** begin DOCUMENT EXTRACT **

Structure preparation was completed in the Five Bears/Ward Creek area. On the west side of the Grizzly spot,
crews supported by aircraft have been successful tying the line into a rock scree field and moderating westward
progression. Crews continue to try to hold the control line on top of Grizzly Ridge. Significant progress was
made on the contingency lines down Grizzly Ridge to the southeast that will tie into the Walker Fire scar. This
line will protect communities to the south, such as Greenhorn and Quincy. Today equipment will also be
moving into the area north of Davis Lake to work on contingency line.
Additional work was also carried out in Peters Creek to remove a pocket of unburned fuel to secure the line
north of Taylorsville. Crews patrolled and mopped up all through Indian Valley. In the Dyer Mountain area,
crews continue to work at removing the concentration of heat near the line in Second Water Trough Creek.
Heavy equipment and crews are working to secure the spot fire near Antelope Lake. Patrol and mop-up
continue to occur throughout the East Zone to ensure that no hot spots rekindle and threaten the line.
Winds will be lighter today, and direction of flow primarily determined by local terrain. The atmosphere has
more stability today, and the inversion will lift later than it did yesterday. These factors will moderate fire
behavior today, at least until late afternoon.
Dixie Fire West Zone: Winds calmed after sunset but the fire remained active well into the night. Spotting
and torching was limited to areas in and around Lassen Park with fire burning in a number of remote areas with
limited access and steep and rugged terrain. Temperatures today are expected to increase with decreasing winds
from the north and northwest.

** end DOCUMENT EXTRACT **
** begin SUPPLIED RECORDS **

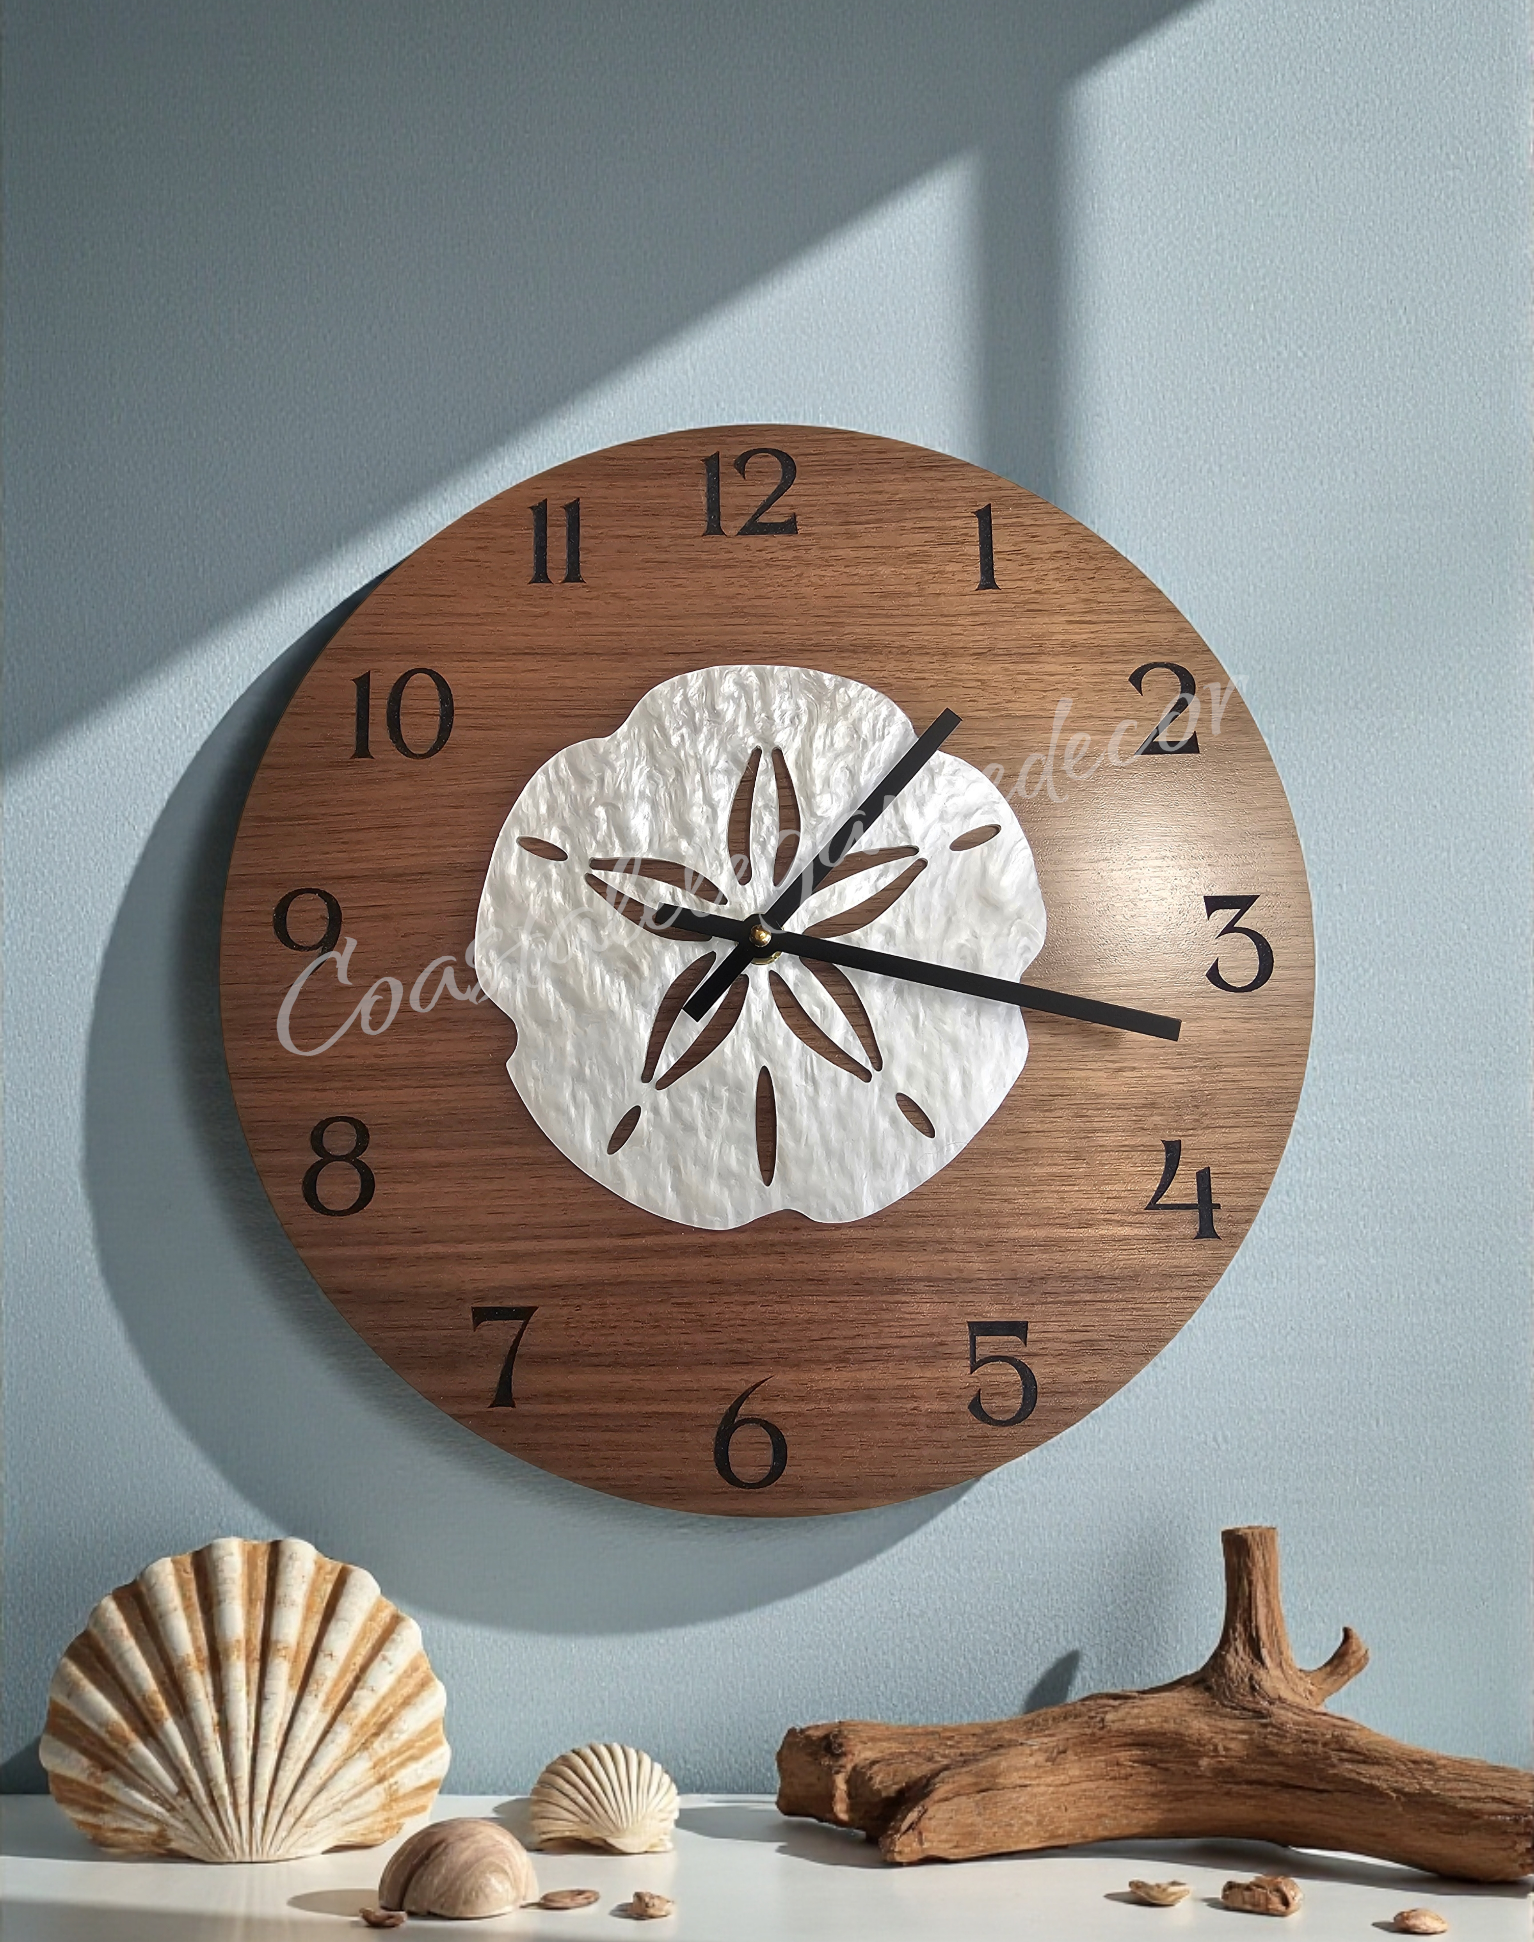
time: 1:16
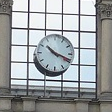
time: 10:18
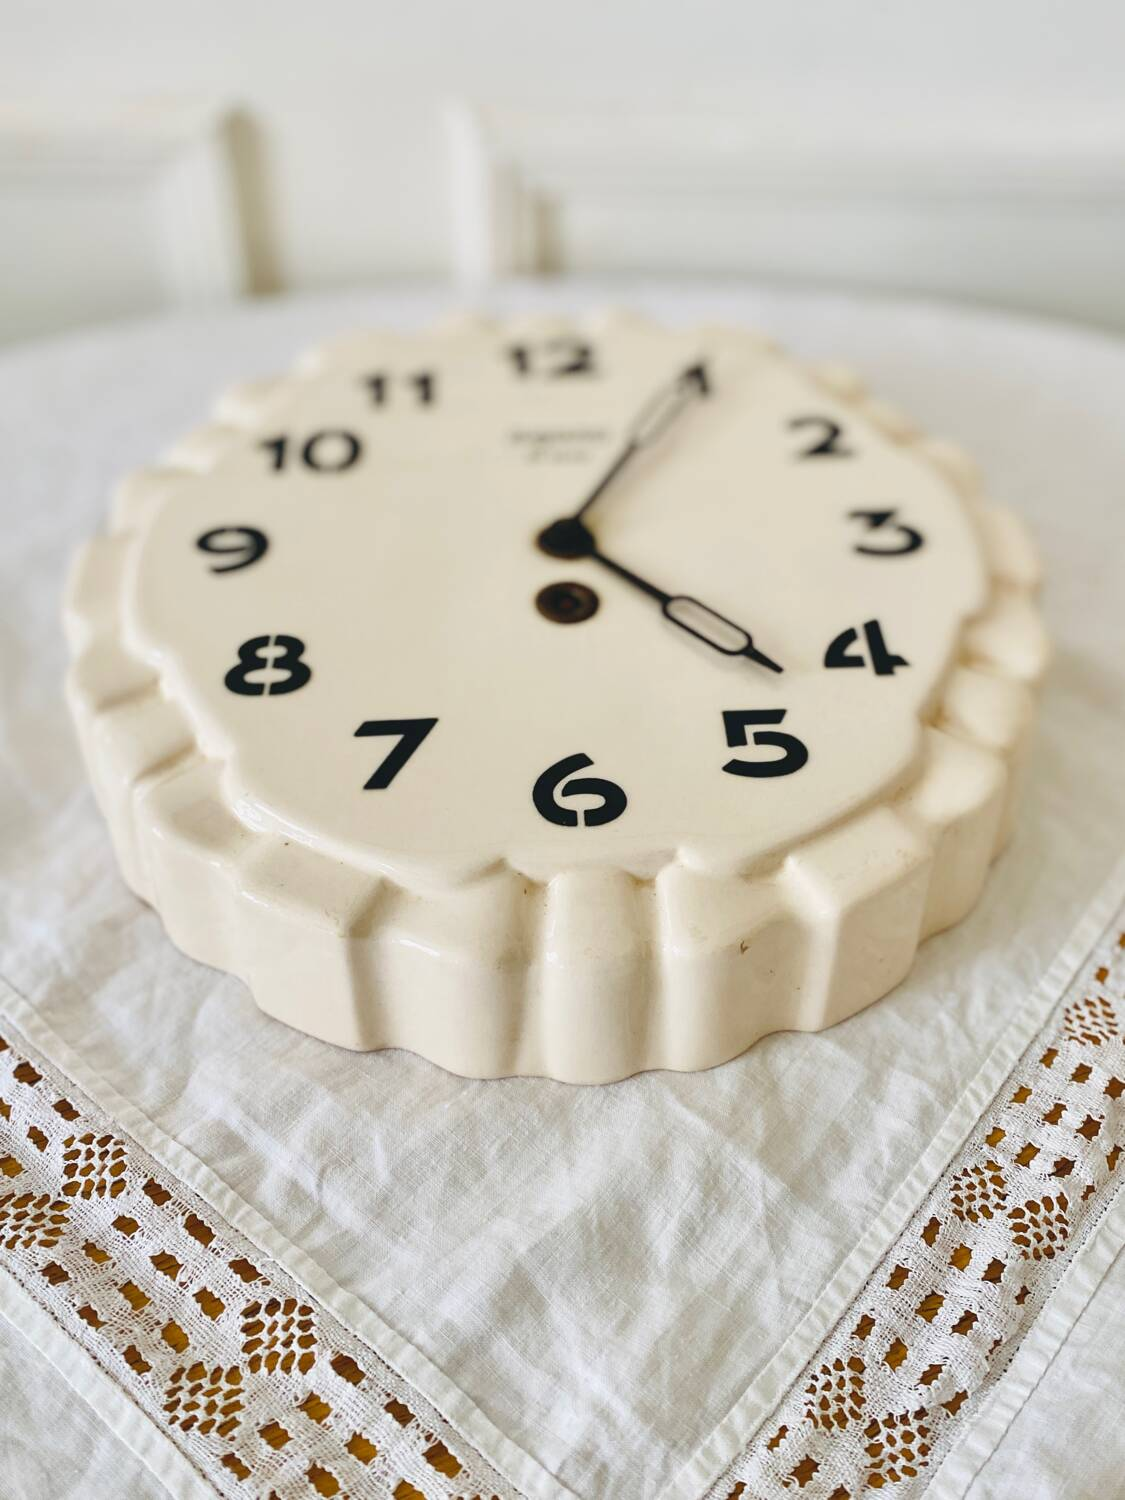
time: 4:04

** end SUPPLIED RECORDS **
** begin SUPPLIED RECORDS **

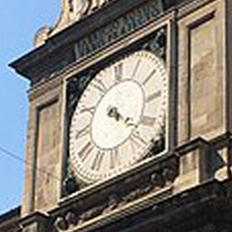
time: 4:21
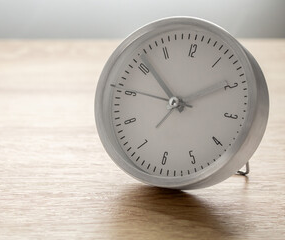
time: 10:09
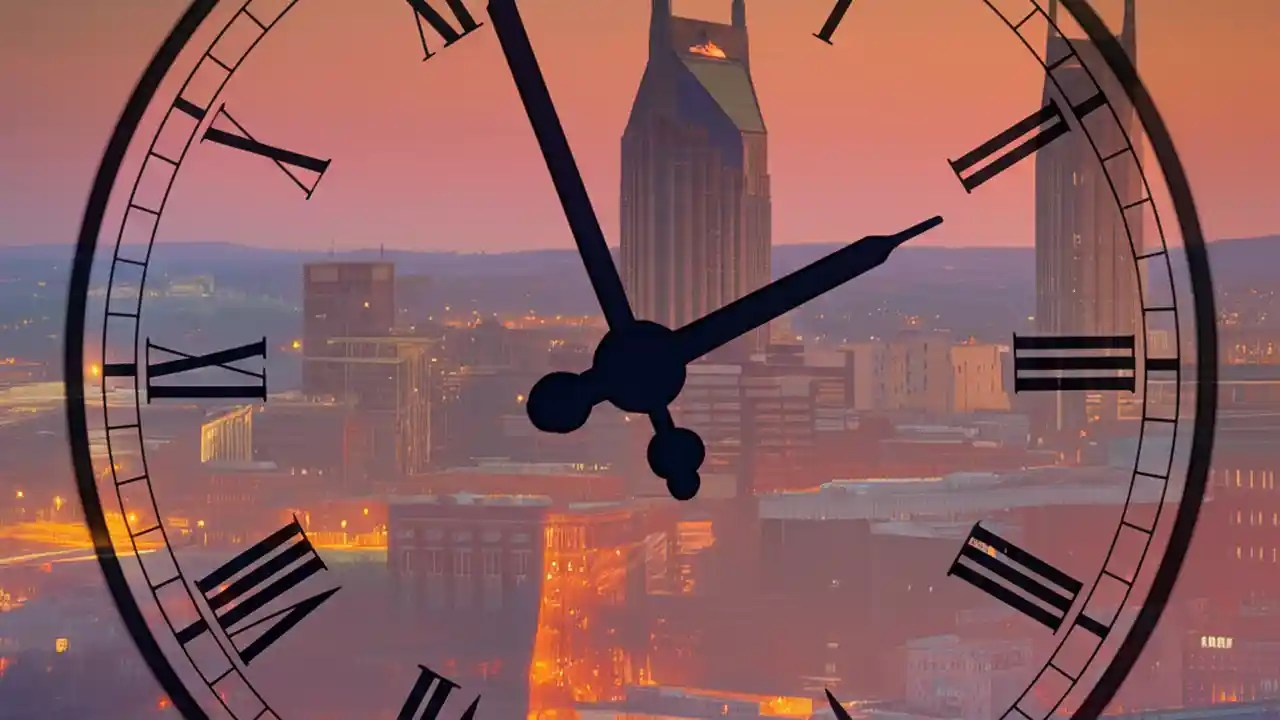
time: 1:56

** end SUPPLIED RECORDS **

> WHAT TO WORK ON
1 – Quote the stretch of the Dixie Fire update from "Dixie Fire West" through "north and northwest.".
2 – Write a continuation of the Dixie Fire update that starts right after its final sentence.
The material that accompanies the fire update plays no part in what is asked here.

> ANSWERS FOR THIS EXERCISE
1 –
Dixie Fire West Zone: Winds calmed after sunset but the fire remained active well into the night. Spotting
and torching was limited to areas in and around Lassen Park with fire burning in a number of remote areas with
limited access and steep and rugged terrain. Temperatures today are expected to increase with decreasing winds
from the north and northwest.

2 –
Certain evacuation orders have been reduced to warnings and certain warnings have been lifted allowing some
residents to return to their homes and businesses.Returning residents are strongly encouraged to stay vigilant
with regard to current fire conditions. Residents may see smoke coming from trees and stumps for days following
their return. Residents are encouraged to call 911 if they are concerned about any active flames near their homes
or businesses rather than attempting to deal with such flames themselves.
Northern California has experienced large fire activity and will likely experience an extended fire season. Fires
burning in northern California are exhibiting extreme fire growth based on critical fuel conditions. The
prioritization of resources is always based on life, property, and natural resources. Under these drought
conditions, wildfires are burning rapidly with extreme severity and have traveled up to 8 miles in a single day.
Fuel conditions are much worse than previous years and along with wind is causing much greater fire spread.
Firefighters are experiencing conditions never seen before, such as increased spread rates, spotting and active
nighttime burning. We coordinate very closely with the US Forest Service and CalOES for our local and out of
state partners, to ensure resource availability.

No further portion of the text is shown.